Now, the first set – 15 of them – had been tied, all they were waiting for was death. Then came the clerics, one alfa was going round some of them who claimed to be Muslims, praying for them. And reverend fathers were also around, just telling them to confess, and that Jesus would take the rest of their sins away. And some eagerly confessed, hoping to escape from hell to heaven. For, indeed, most of them knew they were hell bound.

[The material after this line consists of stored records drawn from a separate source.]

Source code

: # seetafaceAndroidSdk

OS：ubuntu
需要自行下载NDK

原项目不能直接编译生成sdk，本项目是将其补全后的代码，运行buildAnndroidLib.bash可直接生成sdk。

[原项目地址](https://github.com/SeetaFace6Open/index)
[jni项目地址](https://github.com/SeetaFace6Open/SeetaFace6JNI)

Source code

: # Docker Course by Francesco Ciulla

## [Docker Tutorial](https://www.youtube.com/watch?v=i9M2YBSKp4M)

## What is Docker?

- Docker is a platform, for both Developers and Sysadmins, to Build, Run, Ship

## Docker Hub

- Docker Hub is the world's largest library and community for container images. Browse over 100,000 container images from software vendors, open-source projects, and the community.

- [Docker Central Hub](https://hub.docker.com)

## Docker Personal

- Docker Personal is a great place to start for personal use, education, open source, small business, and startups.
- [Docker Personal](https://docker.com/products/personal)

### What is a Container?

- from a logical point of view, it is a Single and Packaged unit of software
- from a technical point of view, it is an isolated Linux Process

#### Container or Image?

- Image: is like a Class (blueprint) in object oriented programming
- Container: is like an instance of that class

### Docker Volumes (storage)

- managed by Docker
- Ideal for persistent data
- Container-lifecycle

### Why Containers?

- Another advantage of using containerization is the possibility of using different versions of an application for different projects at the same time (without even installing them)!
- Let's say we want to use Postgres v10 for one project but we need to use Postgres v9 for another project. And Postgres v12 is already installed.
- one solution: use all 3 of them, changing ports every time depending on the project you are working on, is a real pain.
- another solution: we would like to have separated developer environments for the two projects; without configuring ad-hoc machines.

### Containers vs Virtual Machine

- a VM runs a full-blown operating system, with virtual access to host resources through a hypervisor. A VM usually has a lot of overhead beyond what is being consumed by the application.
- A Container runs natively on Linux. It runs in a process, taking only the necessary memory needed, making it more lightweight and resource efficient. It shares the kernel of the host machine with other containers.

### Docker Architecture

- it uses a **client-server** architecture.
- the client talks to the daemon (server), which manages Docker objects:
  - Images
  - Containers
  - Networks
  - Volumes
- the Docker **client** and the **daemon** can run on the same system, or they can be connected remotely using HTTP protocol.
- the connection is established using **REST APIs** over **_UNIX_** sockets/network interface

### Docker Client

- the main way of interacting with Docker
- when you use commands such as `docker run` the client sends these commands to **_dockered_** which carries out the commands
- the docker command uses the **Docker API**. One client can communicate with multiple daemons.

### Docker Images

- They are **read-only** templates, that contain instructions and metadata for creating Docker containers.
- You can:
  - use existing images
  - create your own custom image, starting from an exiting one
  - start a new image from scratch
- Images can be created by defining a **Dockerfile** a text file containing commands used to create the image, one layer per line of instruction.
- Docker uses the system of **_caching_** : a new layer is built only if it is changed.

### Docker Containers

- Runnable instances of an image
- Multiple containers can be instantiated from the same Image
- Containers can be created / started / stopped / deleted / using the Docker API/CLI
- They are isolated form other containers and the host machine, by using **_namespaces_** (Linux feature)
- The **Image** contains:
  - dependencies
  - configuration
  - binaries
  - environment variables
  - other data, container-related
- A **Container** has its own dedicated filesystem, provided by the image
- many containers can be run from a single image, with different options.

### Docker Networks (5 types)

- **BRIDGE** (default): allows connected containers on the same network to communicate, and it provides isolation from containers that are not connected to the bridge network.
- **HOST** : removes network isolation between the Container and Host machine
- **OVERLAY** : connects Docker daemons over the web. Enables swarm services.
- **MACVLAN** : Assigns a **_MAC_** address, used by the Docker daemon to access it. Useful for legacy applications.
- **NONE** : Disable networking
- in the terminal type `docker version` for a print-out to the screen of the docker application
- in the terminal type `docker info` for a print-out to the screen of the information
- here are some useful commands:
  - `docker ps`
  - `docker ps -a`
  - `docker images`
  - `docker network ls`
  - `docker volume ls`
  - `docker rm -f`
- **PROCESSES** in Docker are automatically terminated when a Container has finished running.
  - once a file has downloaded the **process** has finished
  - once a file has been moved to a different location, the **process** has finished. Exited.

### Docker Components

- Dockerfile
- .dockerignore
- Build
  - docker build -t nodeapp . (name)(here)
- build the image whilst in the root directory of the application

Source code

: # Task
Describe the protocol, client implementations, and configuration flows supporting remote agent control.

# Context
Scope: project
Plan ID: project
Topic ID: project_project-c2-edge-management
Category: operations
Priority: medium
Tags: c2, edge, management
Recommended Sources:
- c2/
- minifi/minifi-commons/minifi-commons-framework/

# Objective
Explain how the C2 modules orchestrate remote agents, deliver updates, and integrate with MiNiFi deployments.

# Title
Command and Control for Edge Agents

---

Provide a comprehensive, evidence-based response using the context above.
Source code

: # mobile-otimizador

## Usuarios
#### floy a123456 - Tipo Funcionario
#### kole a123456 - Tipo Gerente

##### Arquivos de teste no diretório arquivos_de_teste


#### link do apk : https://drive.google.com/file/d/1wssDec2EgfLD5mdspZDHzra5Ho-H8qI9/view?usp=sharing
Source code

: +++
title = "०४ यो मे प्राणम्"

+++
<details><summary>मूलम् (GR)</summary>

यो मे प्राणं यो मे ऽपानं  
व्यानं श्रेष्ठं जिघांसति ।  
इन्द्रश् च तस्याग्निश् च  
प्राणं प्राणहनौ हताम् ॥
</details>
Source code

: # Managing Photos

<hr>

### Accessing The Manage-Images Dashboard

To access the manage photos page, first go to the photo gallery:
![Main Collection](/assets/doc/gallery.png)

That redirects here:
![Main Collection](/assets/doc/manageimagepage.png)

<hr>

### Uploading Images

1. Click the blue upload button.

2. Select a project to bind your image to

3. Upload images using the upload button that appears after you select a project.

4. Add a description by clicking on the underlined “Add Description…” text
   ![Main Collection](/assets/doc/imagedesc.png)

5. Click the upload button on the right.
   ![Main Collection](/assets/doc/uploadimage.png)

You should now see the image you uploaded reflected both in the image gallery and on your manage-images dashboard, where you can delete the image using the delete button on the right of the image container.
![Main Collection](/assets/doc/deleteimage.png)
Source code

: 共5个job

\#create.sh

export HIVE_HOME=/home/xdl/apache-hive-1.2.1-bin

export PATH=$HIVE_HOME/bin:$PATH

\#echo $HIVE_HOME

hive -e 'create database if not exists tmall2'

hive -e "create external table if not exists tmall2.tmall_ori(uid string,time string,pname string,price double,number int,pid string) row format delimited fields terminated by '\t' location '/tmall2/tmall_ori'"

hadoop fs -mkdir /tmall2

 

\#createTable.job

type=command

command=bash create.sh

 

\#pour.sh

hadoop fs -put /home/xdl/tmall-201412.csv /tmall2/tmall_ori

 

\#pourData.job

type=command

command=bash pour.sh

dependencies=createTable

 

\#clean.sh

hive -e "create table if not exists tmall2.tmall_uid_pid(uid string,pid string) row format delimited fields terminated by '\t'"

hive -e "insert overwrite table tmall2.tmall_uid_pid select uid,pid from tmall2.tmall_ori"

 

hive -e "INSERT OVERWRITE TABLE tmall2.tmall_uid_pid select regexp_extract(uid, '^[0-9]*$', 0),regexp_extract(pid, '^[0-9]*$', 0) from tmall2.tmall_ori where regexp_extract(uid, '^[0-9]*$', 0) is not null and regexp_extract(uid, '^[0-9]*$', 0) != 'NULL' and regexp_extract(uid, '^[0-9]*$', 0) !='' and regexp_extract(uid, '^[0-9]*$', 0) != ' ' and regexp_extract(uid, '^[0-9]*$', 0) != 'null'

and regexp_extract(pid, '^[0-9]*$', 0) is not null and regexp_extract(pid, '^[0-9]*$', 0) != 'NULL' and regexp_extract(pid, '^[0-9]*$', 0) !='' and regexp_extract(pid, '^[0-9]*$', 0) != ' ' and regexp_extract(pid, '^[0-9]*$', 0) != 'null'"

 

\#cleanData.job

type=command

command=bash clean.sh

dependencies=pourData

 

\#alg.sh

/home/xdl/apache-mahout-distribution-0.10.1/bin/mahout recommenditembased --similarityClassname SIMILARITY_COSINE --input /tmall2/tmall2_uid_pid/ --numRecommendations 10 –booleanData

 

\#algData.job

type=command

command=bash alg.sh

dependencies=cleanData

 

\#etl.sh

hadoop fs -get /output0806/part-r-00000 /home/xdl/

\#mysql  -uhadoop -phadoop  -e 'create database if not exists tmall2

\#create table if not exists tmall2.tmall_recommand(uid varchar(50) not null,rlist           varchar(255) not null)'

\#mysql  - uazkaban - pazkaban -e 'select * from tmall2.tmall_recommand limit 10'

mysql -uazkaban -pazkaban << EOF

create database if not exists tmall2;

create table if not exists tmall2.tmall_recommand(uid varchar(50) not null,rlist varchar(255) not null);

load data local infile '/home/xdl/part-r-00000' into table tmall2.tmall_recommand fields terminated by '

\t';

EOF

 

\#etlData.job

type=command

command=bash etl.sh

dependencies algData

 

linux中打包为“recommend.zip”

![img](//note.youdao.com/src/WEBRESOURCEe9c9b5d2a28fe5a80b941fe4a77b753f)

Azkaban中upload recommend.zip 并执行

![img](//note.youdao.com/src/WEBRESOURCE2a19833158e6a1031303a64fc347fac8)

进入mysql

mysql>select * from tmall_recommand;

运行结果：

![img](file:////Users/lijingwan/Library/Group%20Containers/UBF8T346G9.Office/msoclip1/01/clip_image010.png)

The soldiers, however seemed to be impatient of this plot to smuggle the coup plotters out of hell, and make them candidates for heaven. So, as mallams and reverend Fathers were moving up and down, a solitary officer’s voice boomed, ordering the executioners to come out. And they rushed forth, 16 of them, in combat readiness, with all the paraphernalia of a warrior. They marched briskly up, one in front of each condemned man.
After all the military rituals, it was time to cork and shoot. General Bisalla could be seen staring straight at the soldier in front of him, and into the barrel of the gun. His unbelieving eyes glared into that barrel, his brain seemed to be imagining his days, what could a soldier of that rank would ever have dared to do near him. But that brought home the folly of his deed.
And the final order came: Shoot! The crowd echoed the order as they surged forward in their thousands, chanting “Shoot! Shoot! Shoot!” With this background chorus, the volley of pellets slid out of the soldiers’ magazines, they were the pellets of death, death by fire!
Bisalla’s massive figure was immediately defined in blood, everything on him became red, and he could hardly be recognized again. Major Ola, despite his bulky trunk, could not hold on, he got folded half way, his head dropping past his knees. Major Kasali seemed to have mysteriously lost his legs, and Zakari fell through the ropes, he scattered on the ground.
The crowd would not go, they continued to ask for more shots, until the others were tied and shot in their presence. And they started another song, Where is Dimka? Where is Dimka? Give us Dimka! Give us Dimka!
And the days of the Dimka show was very near, for what happened on the 11 March 1976, was just the first round, the second round was on the way, and it featured the most wanted Dimka.
These were the names of those executed for the assassination of General Murtala Muhammad. They were shot at the Lagos Bar Beach on March 11, 1976:
Major General I D Bisalla
Col A. D. S. Wya
Lt. Col. A. R. Aliyu
Lt. Col. Tense
Lt. Col A. K. Adamu
Lt. Col. A B. Umoru
Major C. D. Dabang
Major J. W. Kasai
Major I. B. Rabo
Major K. K. Gagara
Major M. Msheila
Major Ola Ogunmekan
Captain M. Parwang
Capt J. F. Idi
Capt S. Wakias
Capt A. A. Aliyu
Captain Augustine Dawurang
Capt. M. R. Gotip
Lt. E. L. K Shelleng
Lt. O. Zagmi
Lt. S .Wayah
Lt. Peter Cigari
WO 11 Monday Monchong
WO 11 Sambo Pankishin
WO 11 Emmanuel Dakup
S/Sgt. Richard Dungdang
Sgt. Sale Pankshin
Sgt, Ahmadu Rege
Sgt. Bala Jawan
Mr AbdulKarim Zakari
Captain Peter Temlong was found guilty and sentenced to life imprisonment.